Onze personnes ont été arrêtées après avoir jeté des pierres mercredi à Khan al-Ahmar, selon le Croissant Rouge, des dizaines de Palestiniens ont été blessés. Quatre ont été transportés à l’hôpital et trois officiers de police ont été légèrement blessés, dont l’un a reçu des soins médicaux sur place.

Mardi soir, des représentants de l’Administration Civile d’Israël ont suspendu des avis autour de Khan al-Ahmar en Cisjordanie, avertissant les habitants du village de leur expulsion imminente. Mercredi matin, il y avait des bulldozers sur place et des accrochages ont éclaté.

On perçoit l’expulsion de plusieurs dizaines de familles bédouines de Khan al-Ahmar comme permettant la future expansion de la colonie de Kfar Adumim.

Les avis annonçant l’éviction imminente ne fournissent pas de calendrier sûr à propos de l’intervention par les autorités, bien que des sources de la Défense aient dit à Haaretz qu’elle pouvait se faire dans les semaines, ou même les jours à venir.

En attendant, la zone qui entoure Khan al-Ahmar a été fermée au grand public jusqu’à la fin juillet.
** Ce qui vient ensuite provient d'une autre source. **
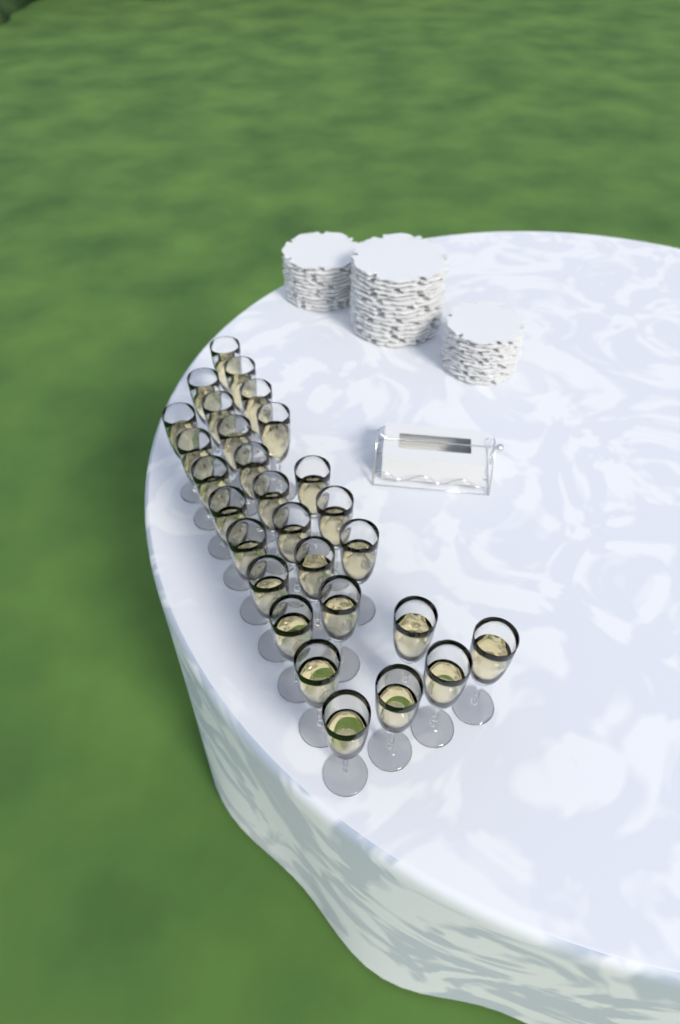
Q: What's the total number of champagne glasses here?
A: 28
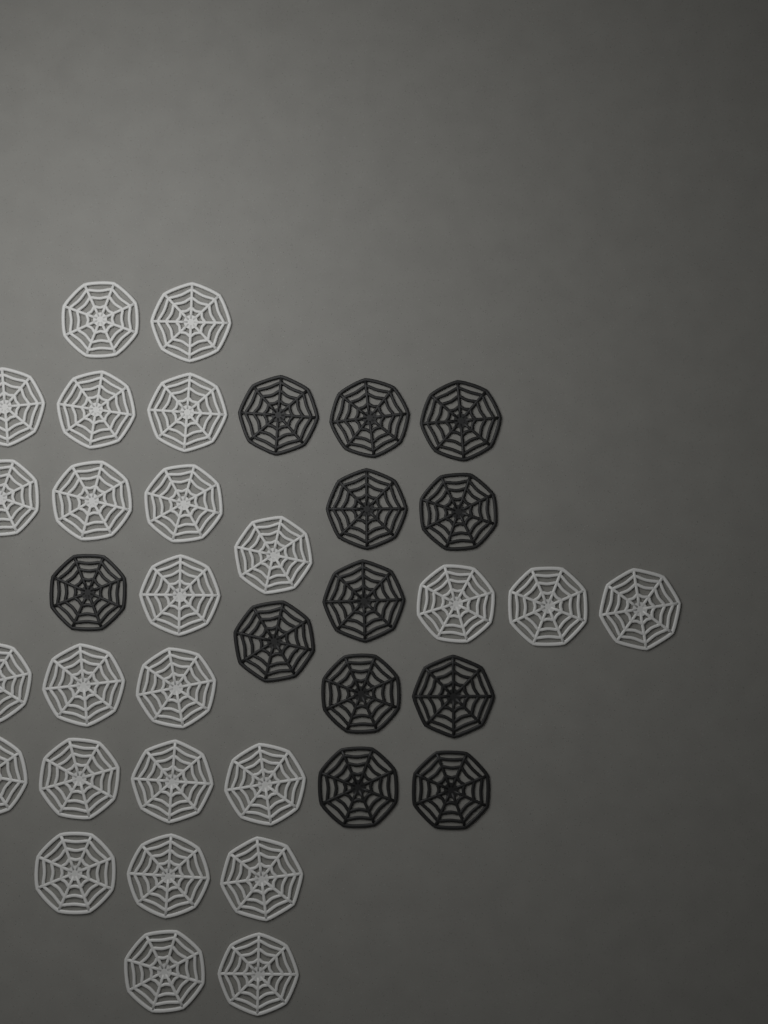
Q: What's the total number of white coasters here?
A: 25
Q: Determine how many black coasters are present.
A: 12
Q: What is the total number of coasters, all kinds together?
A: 37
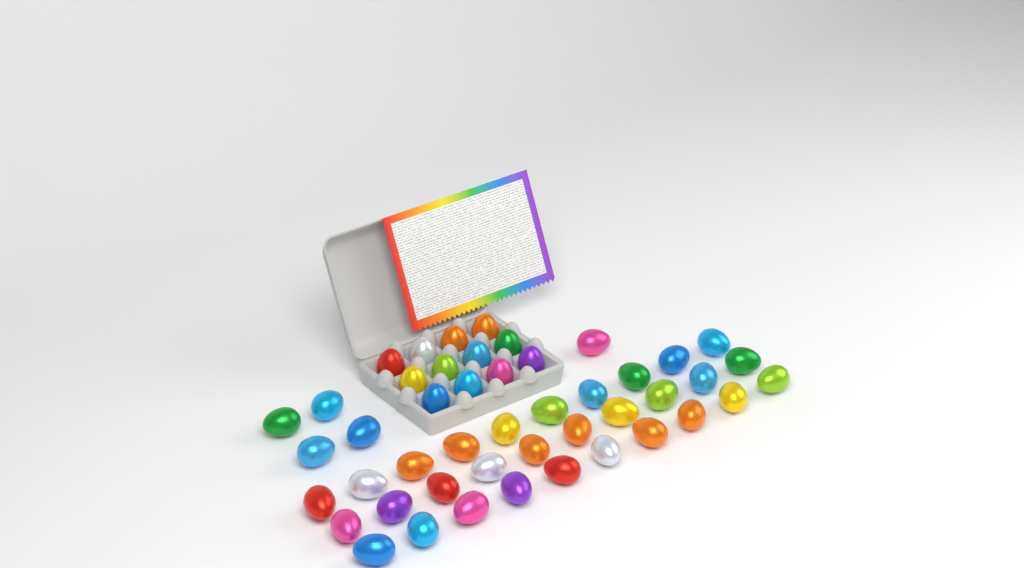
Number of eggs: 47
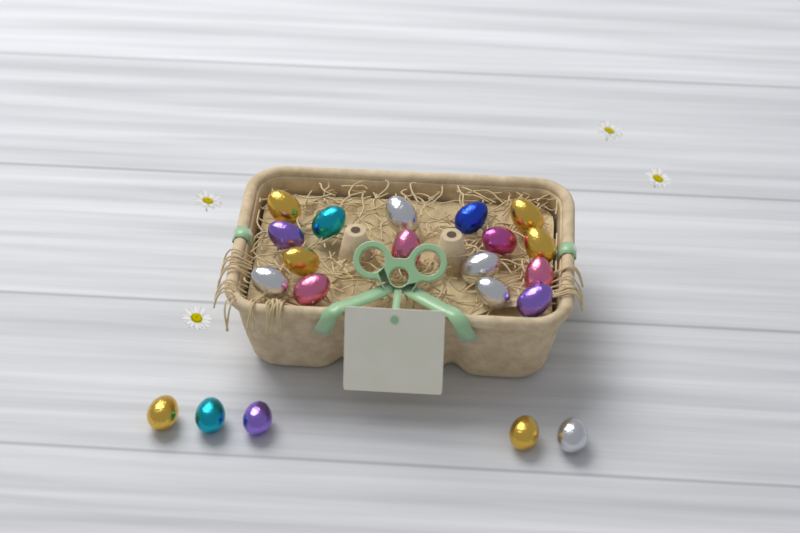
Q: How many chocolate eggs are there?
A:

L’administration civile projette de construire une route jusque là en vue de l’éviction.Les travaux sont supposés démarrer dans quelques jours et l’éviction ne peut commencer tant que la route n’est pas prête.

Les résidents sont supposés déménager à Al Jabel, village proche de la décharge publique d’Abu Dis que l’État a attribué pour l’installation permanente des villageois.

Au début de la semaine, les responsables de l’Administration Civile, accompagnés de policiers, ont pris des mesures à Khan al-Ahmar et on dit qu’ils ont compté les troupeaux de moutons comme faisant partie de leur stricte inspection.

Le village abrite plusieurs dizaines de familles de Bédouins du clan de Jahalin, qui y ont déménagé après leur expulsion du Negev dans les années 1950. Ils ont alors construit leurs maisons à Khan al-Ahmar sur une terre propriété de l’État. Bien que, en théorie, leurs maisons auraient pu être légalisées rétroactivement, l’État a refusé de suivre cette route et leur a fait une autre proposition de logements dans le village voisin d’Al Jabel.

Le 24 mai, après une longue campagne juridique, les juges de la Cour Suprême, Noam Sohlberg, Anat Baron et Yael Willner, ont autorisé l’État à démolir les maisons du village.